**INFORMATION PROVIDED**.
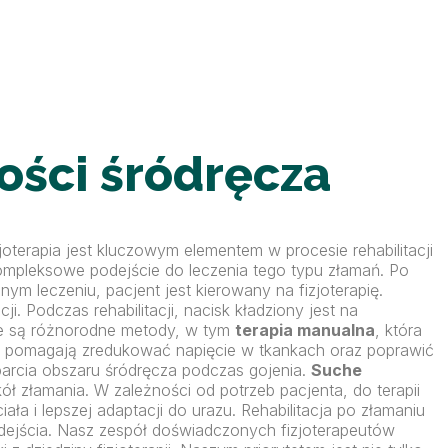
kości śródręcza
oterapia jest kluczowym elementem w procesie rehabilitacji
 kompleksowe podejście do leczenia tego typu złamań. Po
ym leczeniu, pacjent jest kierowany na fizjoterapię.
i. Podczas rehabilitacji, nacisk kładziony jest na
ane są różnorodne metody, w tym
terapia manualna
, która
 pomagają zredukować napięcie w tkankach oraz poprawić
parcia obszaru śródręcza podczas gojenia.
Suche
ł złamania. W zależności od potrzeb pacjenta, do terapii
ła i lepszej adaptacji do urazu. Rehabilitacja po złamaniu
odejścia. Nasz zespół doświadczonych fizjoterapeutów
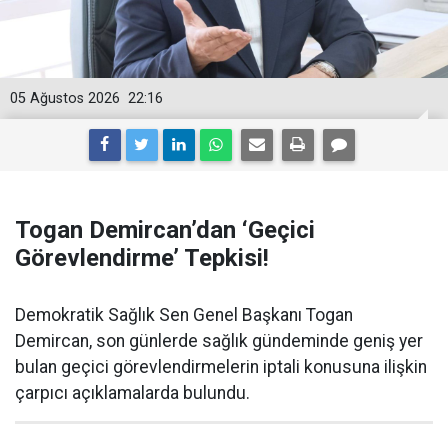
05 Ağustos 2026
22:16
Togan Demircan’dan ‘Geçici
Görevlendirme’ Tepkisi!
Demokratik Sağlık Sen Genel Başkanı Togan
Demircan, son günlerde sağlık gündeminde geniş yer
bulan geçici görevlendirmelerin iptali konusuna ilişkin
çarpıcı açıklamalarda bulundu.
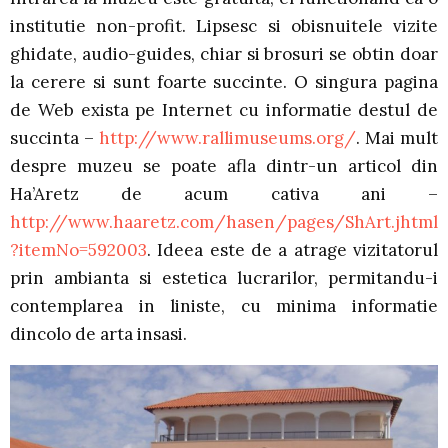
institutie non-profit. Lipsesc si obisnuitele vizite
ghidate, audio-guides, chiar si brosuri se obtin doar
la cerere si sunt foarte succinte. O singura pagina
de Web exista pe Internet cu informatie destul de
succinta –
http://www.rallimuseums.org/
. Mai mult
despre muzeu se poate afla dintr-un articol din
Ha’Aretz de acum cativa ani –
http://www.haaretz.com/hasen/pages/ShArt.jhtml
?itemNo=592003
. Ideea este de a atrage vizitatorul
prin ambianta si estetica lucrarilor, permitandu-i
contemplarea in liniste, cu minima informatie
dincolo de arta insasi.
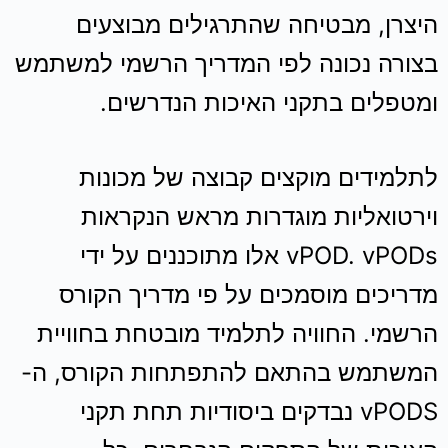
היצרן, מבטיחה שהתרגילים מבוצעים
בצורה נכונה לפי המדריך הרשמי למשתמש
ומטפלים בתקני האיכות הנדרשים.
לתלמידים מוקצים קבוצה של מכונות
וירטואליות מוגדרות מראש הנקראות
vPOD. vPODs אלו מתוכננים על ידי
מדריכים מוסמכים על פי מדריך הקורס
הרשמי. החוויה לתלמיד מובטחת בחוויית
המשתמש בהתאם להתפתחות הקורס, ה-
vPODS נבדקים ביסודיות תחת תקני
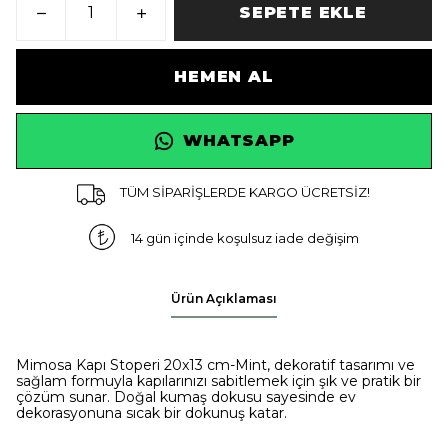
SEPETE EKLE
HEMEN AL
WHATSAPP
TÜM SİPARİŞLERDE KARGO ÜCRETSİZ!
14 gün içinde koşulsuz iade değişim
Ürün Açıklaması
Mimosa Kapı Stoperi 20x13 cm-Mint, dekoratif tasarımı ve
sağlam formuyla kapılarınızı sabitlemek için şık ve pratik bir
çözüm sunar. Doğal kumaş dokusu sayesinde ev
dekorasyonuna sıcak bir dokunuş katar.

* * *

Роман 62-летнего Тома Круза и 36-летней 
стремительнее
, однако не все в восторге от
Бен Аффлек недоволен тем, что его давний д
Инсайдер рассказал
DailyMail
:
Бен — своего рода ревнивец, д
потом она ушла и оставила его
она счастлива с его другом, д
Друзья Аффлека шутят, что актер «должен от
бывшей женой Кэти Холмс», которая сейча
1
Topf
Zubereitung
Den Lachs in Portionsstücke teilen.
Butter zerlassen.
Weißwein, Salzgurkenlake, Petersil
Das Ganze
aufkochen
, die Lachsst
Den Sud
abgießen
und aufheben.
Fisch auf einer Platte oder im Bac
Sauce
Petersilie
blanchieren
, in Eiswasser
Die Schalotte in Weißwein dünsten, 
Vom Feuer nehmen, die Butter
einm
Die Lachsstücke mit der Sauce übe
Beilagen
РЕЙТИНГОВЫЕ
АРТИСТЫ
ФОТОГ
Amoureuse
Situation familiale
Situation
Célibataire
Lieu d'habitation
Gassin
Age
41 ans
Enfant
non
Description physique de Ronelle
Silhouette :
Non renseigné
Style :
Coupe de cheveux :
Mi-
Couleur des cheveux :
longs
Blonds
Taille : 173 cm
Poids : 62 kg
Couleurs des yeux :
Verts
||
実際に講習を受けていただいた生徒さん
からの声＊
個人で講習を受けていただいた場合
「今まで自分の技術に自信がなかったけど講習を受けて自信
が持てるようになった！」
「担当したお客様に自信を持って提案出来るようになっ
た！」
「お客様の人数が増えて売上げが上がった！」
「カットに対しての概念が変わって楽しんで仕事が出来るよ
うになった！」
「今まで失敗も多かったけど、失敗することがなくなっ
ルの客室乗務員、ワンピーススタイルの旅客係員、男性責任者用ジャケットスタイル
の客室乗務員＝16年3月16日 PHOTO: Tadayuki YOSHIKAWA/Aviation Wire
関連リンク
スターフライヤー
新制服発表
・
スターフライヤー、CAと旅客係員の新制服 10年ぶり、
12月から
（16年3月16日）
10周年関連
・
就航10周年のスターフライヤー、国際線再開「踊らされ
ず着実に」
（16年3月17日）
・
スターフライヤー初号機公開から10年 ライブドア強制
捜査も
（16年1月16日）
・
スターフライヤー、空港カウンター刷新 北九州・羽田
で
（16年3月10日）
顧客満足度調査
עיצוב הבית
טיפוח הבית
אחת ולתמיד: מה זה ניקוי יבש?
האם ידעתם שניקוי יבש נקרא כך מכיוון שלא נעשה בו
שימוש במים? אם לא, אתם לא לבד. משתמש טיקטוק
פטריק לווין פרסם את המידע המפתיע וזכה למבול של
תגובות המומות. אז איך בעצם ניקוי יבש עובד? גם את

* * *

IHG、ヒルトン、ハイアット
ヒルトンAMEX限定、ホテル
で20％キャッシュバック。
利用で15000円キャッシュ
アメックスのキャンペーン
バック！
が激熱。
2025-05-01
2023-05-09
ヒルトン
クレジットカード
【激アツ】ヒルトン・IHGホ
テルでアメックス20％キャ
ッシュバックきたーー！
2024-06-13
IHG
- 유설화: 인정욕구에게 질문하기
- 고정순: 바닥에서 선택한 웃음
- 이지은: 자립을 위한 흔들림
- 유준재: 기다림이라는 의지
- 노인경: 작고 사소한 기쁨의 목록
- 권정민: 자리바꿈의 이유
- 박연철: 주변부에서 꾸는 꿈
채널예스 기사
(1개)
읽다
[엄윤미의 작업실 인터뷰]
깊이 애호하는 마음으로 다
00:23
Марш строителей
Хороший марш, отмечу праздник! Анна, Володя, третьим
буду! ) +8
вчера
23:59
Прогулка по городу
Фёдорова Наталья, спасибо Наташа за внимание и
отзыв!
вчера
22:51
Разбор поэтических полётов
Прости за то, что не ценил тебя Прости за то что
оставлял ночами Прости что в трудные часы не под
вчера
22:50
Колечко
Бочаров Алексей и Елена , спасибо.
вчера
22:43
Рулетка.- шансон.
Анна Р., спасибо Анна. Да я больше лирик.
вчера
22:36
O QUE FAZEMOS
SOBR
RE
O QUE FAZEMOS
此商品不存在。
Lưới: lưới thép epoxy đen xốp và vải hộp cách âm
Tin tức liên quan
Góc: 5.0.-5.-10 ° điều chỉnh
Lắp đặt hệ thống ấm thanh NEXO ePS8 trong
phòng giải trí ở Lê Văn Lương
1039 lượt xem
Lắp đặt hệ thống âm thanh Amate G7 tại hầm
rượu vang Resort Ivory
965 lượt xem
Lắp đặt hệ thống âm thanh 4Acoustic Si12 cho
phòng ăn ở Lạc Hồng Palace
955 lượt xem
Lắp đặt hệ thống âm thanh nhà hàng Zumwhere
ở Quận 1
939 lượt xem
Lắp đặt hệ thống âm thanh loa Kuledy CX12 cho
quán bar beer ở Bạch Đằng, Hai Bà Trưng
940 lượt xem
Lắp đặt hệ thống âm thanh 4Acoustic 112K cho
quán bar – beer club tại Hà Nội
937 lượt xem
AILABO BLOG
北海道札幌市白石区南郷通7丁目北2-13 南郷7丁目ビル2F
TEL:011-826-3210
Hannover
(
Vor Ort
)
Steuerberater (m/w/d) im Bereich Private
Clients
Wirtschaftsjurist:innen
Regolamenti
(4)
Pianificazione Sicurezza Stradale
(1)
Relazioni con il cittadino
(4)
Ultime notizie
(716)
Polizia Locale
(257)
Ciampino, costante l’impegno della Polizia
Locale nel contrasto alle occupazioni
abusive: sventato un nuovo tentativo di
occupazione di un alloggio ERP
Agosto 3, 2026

**WHAT THIS TASK INVOLVES**.
From the material above, extract every line that contains the string "Polizia", matching case exactly.

**RESULT OF THIS TASK**.
Polizia Locale
Ciampino, costante l’impegno della Polizia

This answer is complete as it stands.